The increase in weight and size of most of the body organs (i.e. hypertrophy) is the indication of stress condition (Koong et al., 1985), which might be induced by high levels of dNa. The higher weight of lymphoid organ (bursa) showed intruded immune function of the body in the present study and might result in numerically retarded growth performance. In case of other organs, Johnson and Karunajeewa (1985), Borges et al. (1999) and Borgatti et al. (2004) also did not observe any combination effects of electrolytes on the weights of proventriculus, heart, liver, and pancreas, and shank length.

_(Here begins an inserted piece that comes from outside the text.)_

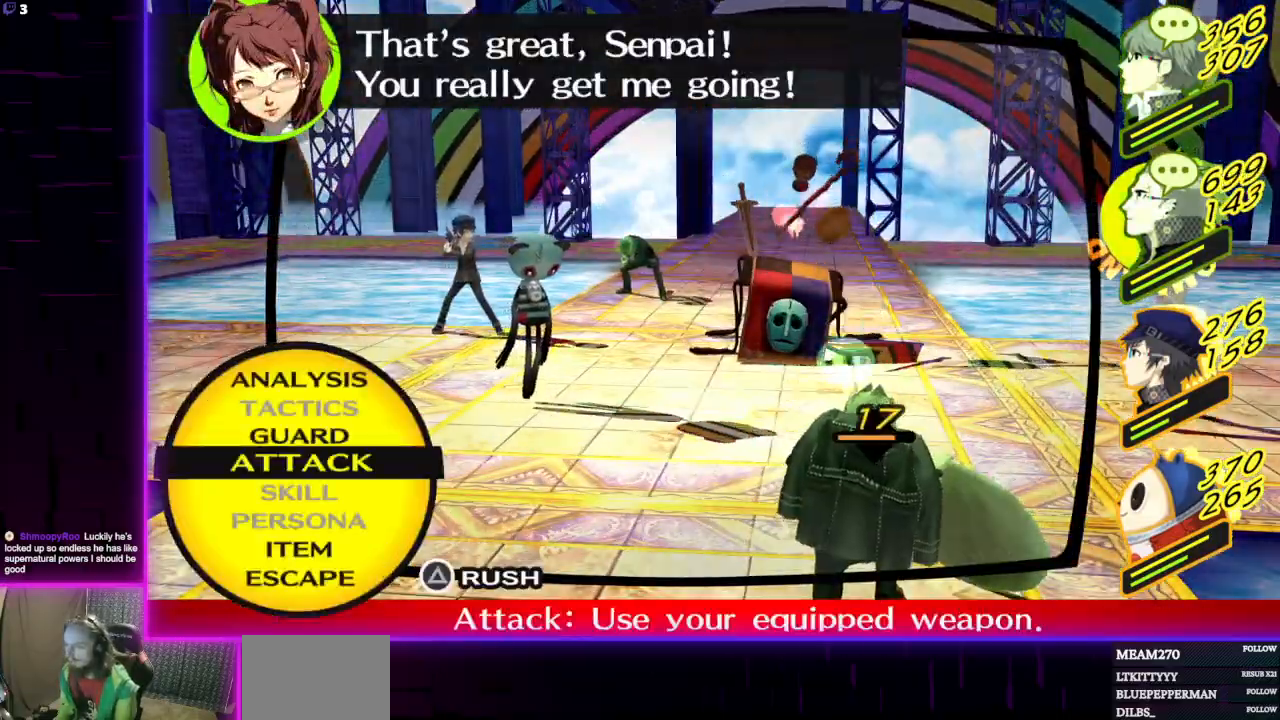
{"buttons": [], "left_stick": "center", "right_stick": "center", "events": []}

A direct response of dNa was noticed in the concentration of serum Na+ and the explanation of increased level of serum K+ and Cl− might be to compensate higher level of serum Na+ and to sustain acid base balance. Mushtaq et al. (2005) suggested that cations and anions maintain each other in the body fluids in order to keep the acid-base homeostasis. This homeostasis could be maintained by providing proper DEB so that mild alkalosis caused by increased dNa could be compensated by dietary supplementation of anions. Further, it was observed that serum Na+ and K+ are directly related to each other in the blood and leads towards osmoregulation of body fluids (Mushtaq et al., 2007). An elevated level of serum HCO3− is the direct response of dietary NaHCO3 that caused an increase in pH, which resulted in retarded growth parameters as reflected in the present experiment. Ahmad et al. (2005) suggested NaHCO3 as the best choice among salts. The contradiction among results might be the difference in heat stress condition, which causes metabolic acidosis and increased the requirement of HCO3−.
CONCLUSION
It can be inferred from the present findings that higher dietary sodium (2.6 to 3.5 g/kg) from sodium sulphate is the better choice in broiler diets for better growth efficiency especially in the first half (prestarter and starter) of life. The weight gain and feed intake could be optimized by reducing dietary sodium and water intake from d 21 to 42 (grower and finisher). The breast and thigh meat yield could be improved by increasing dietary sodium. Moreover, it is suggested to verify the requirements of dietary sodium by changing other electrolytes (potassium and chloride) with same or other salt sources at constant dietary electrolyte balance.
Acknowledgements
The present experiment was supported and sponsored by the Research Model Broiler Unit, Poultry Research and Training Center, Department of Poultry Production, University of Veterinary and Animal Sciences, Ravi Campus, Lahore, Pakistan. Funding for chemical analyses of diet and blood was provided by Higher Education Commission (HEC), Islamabad, Pakistan under the program ‘Indigenous PhD Fellowship Program (5000 Fellowships)’ Batch-V. Special thanks to the students of BS (Hons) Poultry Science (Batch 2007–2011) for their contribution in data collection. The contribution of Zulfiqar Ali (Ex-Nutritional Consultant, Big Feeds (Pvt) Ltd, Lahore, Pakistan) in the experimental diet formulation, preparation and analyses is highly appreciated. The authors are highly grateful to Rural Development Administration, Republic of Korea for paying the publication charges of the manuscript.